Tables 4 and 5 summarize the obtained recognition results when considering our mixture model to generate the kernels with a comparison to some other approaches using the recognition rates given in each paper. It is noteworthy to mention that these results are not directly comparable due to different experimental setups, database preprocessing and the number of sequences of videos or images used. However, it still gives an indication of the discriminative power of our proposed framework. Our method is different in two aspect, first we extract the dynamic texture features from the videos using the LBP-TOP which is a recent detector introduced initially to facial expression recognition. The second element is that our contribution is based on the activity learning not feature extraction. For this, we have constructed new robust models that achieve comparable results to the well-known techniques mentioned in Sect. 2. Comparing our techniques (Bayesian and Fisher scoring) MGGMM to the other relevant related works proves the highest performance achieved in the first hand when combining the advantages of both generative and discriminative technique. In the other hand, it demonstrates the profit when using Bayesian learning and the two proposed kernels. Indeed, the comparable results of the proposed models have been achieved with videos experiments but in all the mentioned related works, the experiments have been made on static images which explains more the advantages of our proposed framework. We have also evaluated different kernels in Table 6: the well-known SVM kernels (linear, radial basis function, polynomial) and our generated kernels (Fisher, Kullback–leibler) from the proposed generative models (FS-MGGMM, BI-MGGMM) and another generative model that we have proposed previously in Najar et al. (2018).
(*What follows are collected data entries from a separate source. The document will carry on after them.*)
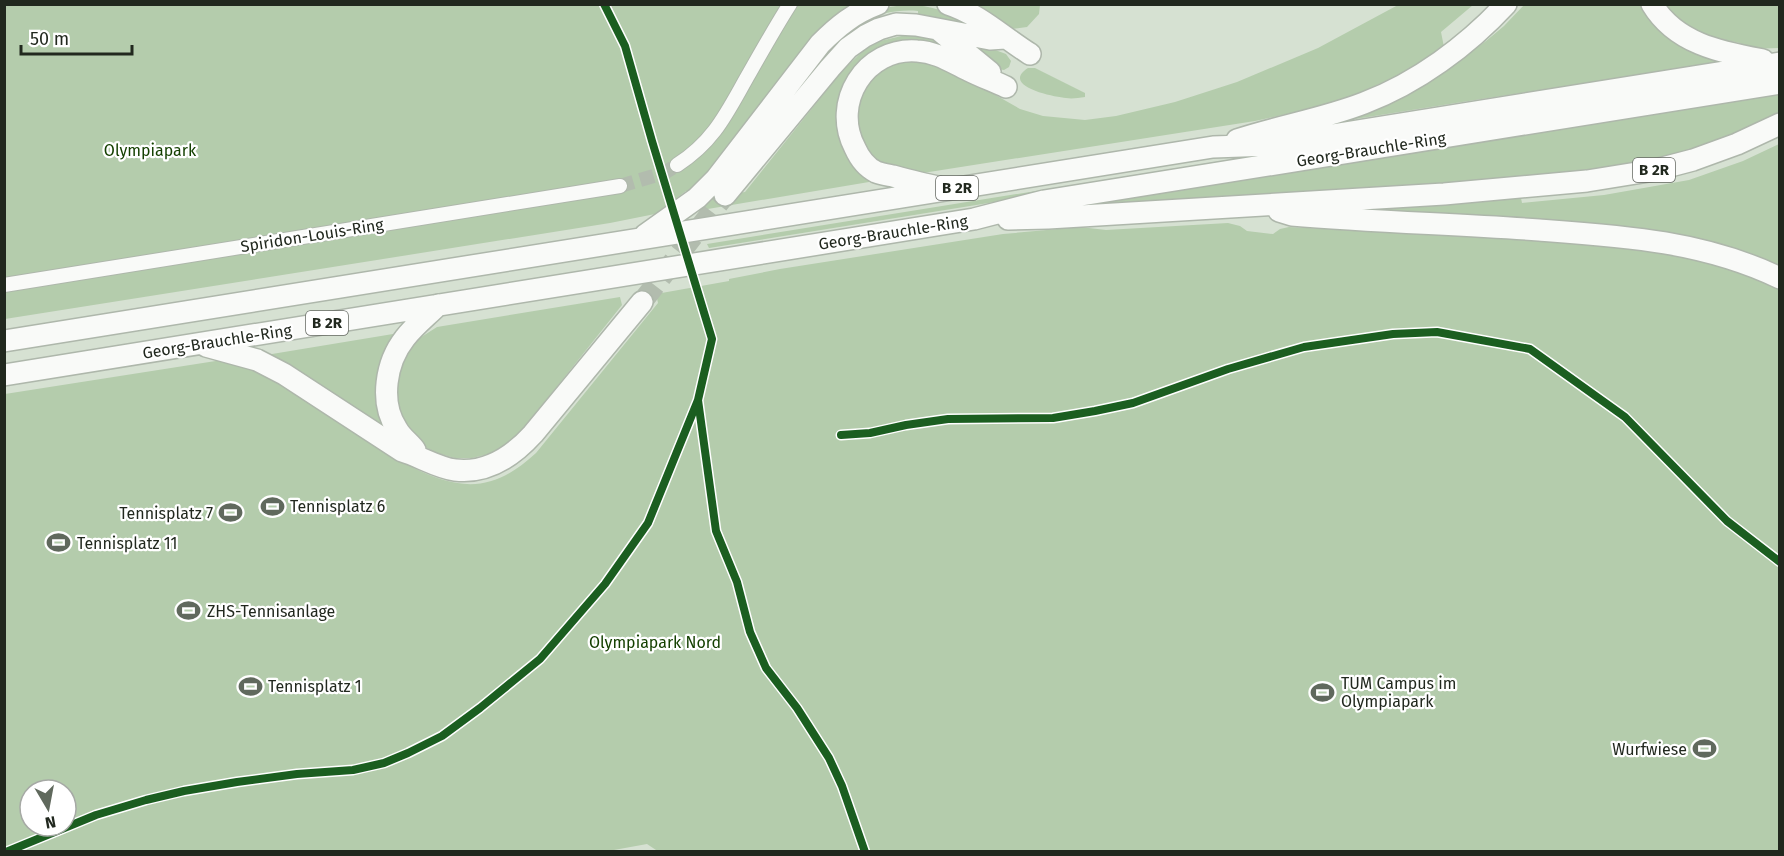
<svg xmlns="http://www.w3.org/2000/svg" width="1784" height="856" font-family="'Fira Sans',sans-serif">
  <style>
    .green { fill: #b4ccac; fill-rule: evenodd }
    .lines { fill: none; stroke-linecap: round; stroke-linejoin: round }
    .minor-tunnel { stroke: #b2bcae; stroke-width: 14; stroke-dasharray: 14 7; stroke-linecap: butt }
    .trunk-tunnel { stroke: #b2bcae; stroke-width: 21; stroke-dasharray: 21 10; stroke-linecap: butt }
    .minor-casing { stroke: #aeb7ab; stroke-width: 16 }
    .trunk-casing { stroke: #aeb7ab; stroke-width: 24 }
    .minor { stroke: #f9faf8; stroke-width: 14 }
    .trunk { stroke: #f9faf8; stroke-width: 21 }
    .cycleway-casing { stroke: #fff; stroke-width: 11 }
    .cycleway { stroke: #1b5e20; stroke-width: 8 }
    .labels { text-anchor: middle; stroke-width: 4.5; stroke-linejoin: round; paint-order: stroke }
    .shield { fill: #fff; stroke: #646862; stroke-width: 1.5 }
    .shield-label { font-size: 15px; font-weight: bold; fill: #21281e }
    .street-label { font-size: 16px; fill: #21281e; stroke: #fff }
    .park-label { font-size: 16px; fill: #144000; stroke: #fff }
    .poi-label { font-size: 16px; fill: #21281e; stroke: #fff; text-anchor: start }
  </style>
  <rect width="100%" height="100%" fill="#d6e1d2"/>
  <path class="green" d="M5,5h853l-49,39 -101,127 -21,22 -1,-2 -31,23 -45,9 -605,96z
    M903,5c26,-1 46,7 68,18l-2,3 -23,-7 -28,-5v-3c-20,-2 -37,3 -56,8l28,-12z
    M971,5h69l-1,9 -12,13 -16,2z
    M1398,5h75l-32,27 3,15 -39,25 -65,30 -85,19 -345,54 -25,-6 -16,-13 -9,-15 -6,-29 21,-43 44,-13 34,15 67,38 23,7 42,4 31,-4 59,-14 62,-20 81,-34z
    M1524,5h122l86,56 -270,41 -113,18 -14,4 -1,-3 107,-47 45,-33 18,-15z
    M1666,5h113v43l-30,1 -9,-6 -32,-7 -23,-12 -11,-10z
    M906,35l21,1 15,7 -1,3 -13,-3 -83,42 27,92 -3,5 -173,29 10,-13 39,-6 97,-121 22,-21 16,-9z
    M974,42l32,12 5,7 -2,6 -5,3 -6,-1 -25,-21z
    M1028,68h7l50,25v4c-7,1 -13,2 -19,1 -13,-1 -66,-12 -38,-30z
    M1779,71v5l-1070,172 -2,-4z
    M1779,94v21c-116,62 -256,64 -385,73 -104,6 -208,13 -313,20v-4l226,-34z
    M1779,144v128l-25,-12 -414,-51 181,-11 1,5 82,-8 85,-15 54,-19z
    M1228,223l12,3 7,5 26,3 7,-5 9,-2 261,14 102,9 57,10 37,13 33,16v562l-1120,1 -12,-8 -44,8h-598v-458l217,-34 39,11 153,97c49,24 81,23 122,-15l122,-150 -2,-9 73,-13v-2l51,-10 223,-35 77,-7 26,3zM30,790h36v36h-36z
    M620,297l2,8 -102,128 -10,9 -17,11 -21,5h-17l-18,-5 -18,-9 -20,-31 -4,-37 8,-18 12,-17 22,-14z
    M393,334h3l-8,95 -4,2 -116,-75 4,-2z"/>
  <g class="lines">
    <path class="minor-tunnel" d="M620,186l44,-13 13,-8"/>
    <path class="trunk-tunnel" d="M642,302l83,-107"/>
    <defs>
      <path id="minor" d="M677,165c39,-25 51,-55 73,-93 13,-23 26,-46 40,-68
        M4,285l616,-99"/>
      <path id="trunk" d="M948,4c31,10 55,33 82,50
        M1652,4c24,40 69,48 111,56
        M940,31l50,41
        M1237,140c42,-14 86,-21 127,-37 53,-20 103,-57 142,-99
        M938,187c-15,-3 -30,-7 -45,-11 -5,-1 -12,-2 -17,-4 -10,-5 -17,-15 -21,-24 -24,-45 10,-101 62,-97 20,1 34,11 51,19 12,6 25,11 38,17
        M725,195l105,-127 18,-20 17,-12 14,-7 17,-5 20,1 74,14 15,-1
        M1279,211l13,4c82,7 165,9 247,15 83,6 164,11 241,48
        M1008,219l40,-1 396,-24 143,-13 68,-11 38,-10 44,-16 43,-20
        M645,235l52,-37 19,-19 104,-135c18,-18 34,-31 58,-40
        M4,341l1209,-194 58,-2 509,-82
        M206,346l51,14 27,14 118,77c17,5 36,17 53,19 32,4 58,-14 78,-36l109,-132
        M4,375l970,-156 70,-18 736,-118
        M415,450c-5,-7 -14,-13 -18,-21 -18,-27 -11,-67 8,-91 9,-12 22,-22 33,-33"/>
    </defs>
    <use href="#minor" class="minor-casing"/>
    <use href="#trunk" class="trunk-casing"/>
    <use href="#minor" class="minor"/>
    <use href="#trunk" class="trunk"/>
    <defs>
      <path id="cycleway" d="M604,4l21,42 27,95 60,198 -14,61 18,131 21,51 13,50 16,36 31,40 32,50 13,28 23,66
        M841,435l29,-2 36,-8 42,-6 105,-1 42,-7 38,-8 95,-34 76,-22 89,-13 44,-2 93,17 95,68 102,104 53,41
        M6,852l90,-37 50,-15 38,-9 53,-9 60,-8 56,-4 31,-7 24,-10 34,-17 38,-28 60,-49 65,-75 43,-61 50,-123"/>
    </defs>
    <use href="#cycleway" class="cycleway-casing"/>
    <use href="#cycleway" class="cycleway"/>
  </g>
  <defs>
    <symbol id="stadium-bare" viewBox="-9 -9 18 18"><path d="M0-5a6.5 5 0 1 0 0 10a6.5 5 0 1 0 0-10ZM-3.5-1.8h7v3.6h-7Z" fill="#60695d" stroke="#fff" stroke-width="2.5" paint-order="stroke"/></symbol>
  </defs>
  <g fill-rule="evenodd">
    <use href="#stadium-bare" x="256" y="490" width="33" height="33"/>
    <use href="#stadium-bare" x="214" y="496" width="33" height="33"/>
    <use href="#stadium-bare" x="42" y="526" width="33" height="33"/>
    <use href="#stadium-bare" x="172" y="594" width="33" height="33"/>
    <use href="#stadium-bare" x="234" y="670" width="33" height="33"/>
    <use href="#stadium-bare" x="1306" y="676" width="33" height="33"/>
    <use href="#stadium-bare" x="1688" y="732" width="33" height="33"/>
  </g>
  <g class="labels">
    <g class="shield">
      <rect x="1633" y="158" width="42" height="24" rx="4.5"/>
      <rect x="936" y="176" width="42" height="24" rx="4.5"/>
      <rect x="306" y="311" width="42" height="24" rx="4.5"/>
    </g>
    <g class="shield-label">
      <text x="1654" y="175">B 2R</text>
      <text x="957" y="193">B 2R</text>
      <text x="327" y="328">B 2R</text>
    </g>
    <g class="street-label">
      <text transform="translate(1371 149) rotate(-9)" y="6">Georg-Brauchle-Ring</text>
      <text transform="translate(893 232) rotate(-9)" y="6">Georg-Brauchle-Ring</text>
      <text transform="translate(312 235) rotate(-9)" y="6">Spiridon-Louis-Ring</text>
      <text transform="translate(217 341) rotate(-9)" y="6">Georg-Brauchle-Ring</text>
    </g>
    <g class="park-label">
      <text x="150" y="156">Olympiapark</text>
      <text x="655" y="648">Olympiapark Nord</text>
    </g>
    <g class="poi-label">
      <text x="290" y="512">Tennisplatz 6</text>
      <text x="213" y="519" text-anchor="end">Tennisplatz 7</text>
      <text x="77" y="549">Tennisplatz 11</text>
      <text x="207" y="617">ZHS-Tennisanlage</text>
      <text x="1341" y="689">TUM Campus im<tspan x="1341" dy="18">Olympiapark</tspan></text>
      <text x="268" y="692">Tennisplatz 1</text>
      <text x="1687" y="755" text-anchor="end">Wurfwiese</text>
    </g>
  </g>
  <rect width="1784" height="856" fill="none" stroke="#21281e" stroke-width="12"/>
  <g transform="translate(48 808) rotate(170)"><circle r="28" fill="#ffffff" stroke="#a6a9a5" stroke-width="1.5"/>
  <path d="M0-4.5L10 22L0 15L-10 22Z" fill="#60695d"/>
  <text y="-9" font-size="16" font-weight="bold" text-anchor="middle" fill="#21281e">N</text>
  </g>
  <path d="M21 45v9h111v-9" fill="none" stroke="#21281e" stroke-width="3"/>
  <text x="30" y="45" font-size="18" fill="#21281e" stroke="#ffffff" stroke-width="4.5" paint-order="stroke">50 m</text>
</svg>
To have a comparable results, we applied the bag-of-words on LBP-TOP features extracted for both databases (Cohn–Kanade, KTH). We have selected the vocabulary size to be 100. The achieved results indicate the importance of incorporating the information divergence-based kernels and exploiting at the same time the advantages of finite mixture models and SVM. We can notice also that recognition rates are relatively good for the hybrid framework combined with different learning methods for the multivariate generalized Gaussian mixture model and especially for the Bayesian inference combined with Kullback–Leibler divergence-based kernels.

7 Conclusion

In this paper, we have developed hybrid generative discriminative approaches for facial expression recognition and human activity recognition. The novelty of our approach reaches three different contributions. The first one is to combine generative and discriminative techniques in one framework through proposing new kernels: Fisher kernels and Kullback–Leibler kernel. Our second contribution is to propose a new learning method to the full-covariance generalized Gaussian mixture model by involving a minimum message length criterion. The third contribution is the Bayesian learning on the basis of Metropolis–Hastings technique combined with Gibbs sampler and Marginal likelihood. The effectiveness and the efficiency of the proposed methods are demonstrated through experimental results and simulations. A potential future work can focus on feature selection which could improve further the results.